CHANGES IN MULTIFAMILY MORTGAGE DEBT OUTSTANDING

The $28 billion increase in multifamily mortgage debt outstanding between third-quarter 2007 and fourth-quarter 2007 represents a 3.5 percent increase. In dollar terms, GSEs saw the largest increase in their holdings of multifamily mortgage debt — an increase of $21 billion, or 17 percent, which represents 76 percent of the total increase. Agency- and GSE-backed mortgage pools increased their holdings of multifamily mortgage debt by $3.3 billion, or 2.5 percent. Commercial banks increased by $3 billion, or 1.9 percent.

In percentage terms, GSEs recorded the biggest increase in their holdings of multifamily mortgages, 17 percent, while REITs saw the biggest drop, -7.1 percent.

CHANGES IN COMMERCIAL/MULTIFAMILY MORTGAGE DEBT OUTSTANDING DURING 2007

Between December 2006 and December 2007, CMBS, CDO and other ABS issues saw the largest increase in dollar terms in their holdings of commercial/multifamily mortgage debt — an increase of $148 billion, or 23.5 percent, which represents 41.5 percent of the total $356 billion increase. Commercial banks increased their holdings of commercial/multifamily mortgages by $107.5 billion or 8.4 percent — representing 30 percent of the net increase in commercial/multifamily mortgage debt outstanding. Government-sponsored enterprises experienced a net increase of $42 billion, or 40.2 percent.

In percentage terms, GSEs saw the biggest increase in their holdings of commercial/multifamily mortgages — a jump of 40 percent — while state and local government retirement funds saw the biggest drop a net change of -6 percent.

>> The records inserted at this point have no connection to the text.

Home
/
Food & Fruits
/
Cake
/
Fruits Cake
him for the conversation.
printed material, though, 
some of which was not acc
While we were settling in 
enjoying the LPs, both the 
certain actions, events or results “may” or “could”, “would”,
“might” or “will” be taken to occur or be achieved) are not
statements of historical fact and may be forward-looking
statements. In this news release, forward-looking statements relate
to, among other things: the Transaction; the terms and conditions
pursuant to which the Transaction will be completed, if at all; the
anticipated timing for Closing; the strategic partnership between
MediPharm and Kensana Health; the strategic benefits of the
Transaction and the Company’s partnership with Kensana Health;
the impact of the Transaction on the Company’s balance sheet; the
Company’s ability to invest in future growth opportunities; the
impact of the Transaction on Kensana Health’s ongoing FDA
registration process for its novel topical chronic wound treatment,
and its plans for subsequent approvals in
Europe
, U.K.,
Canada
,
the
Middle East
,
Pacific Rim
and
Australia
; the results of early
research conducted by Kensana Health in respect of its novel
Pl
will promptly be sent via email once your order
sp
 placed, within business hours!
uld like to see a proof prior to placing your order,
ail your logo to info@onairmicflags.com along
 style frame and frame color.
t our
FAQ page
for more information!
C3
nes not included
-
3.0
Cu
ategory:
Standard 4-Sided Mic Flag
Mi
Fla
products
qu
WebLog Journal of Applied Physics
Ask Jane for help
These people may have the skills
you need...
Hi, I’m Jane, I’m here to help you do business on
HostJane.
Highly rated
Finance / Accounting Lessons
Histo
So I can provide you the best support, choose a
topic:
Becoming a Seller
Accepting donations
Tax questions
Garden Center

The $90 billion increase in multifamily mortgage debt outstanding during 2007 represents a 12.2 percent increase. In dollar terms, GSEs saw the largest increase in their holdings of multifamily mortgage debt — an increase of $42 billion, or 40 percent, which represents 47 percent of the total increase. CMBS issues saw an increase of $21 billion, or 21 percent, in their holdings.

In percentage terms, government-sponsored enterprises recorded the biggest increase in their holdings of multifamily mortgages, 40 percent, while state and local government retirement funds saw the biggest drop, -6 percent.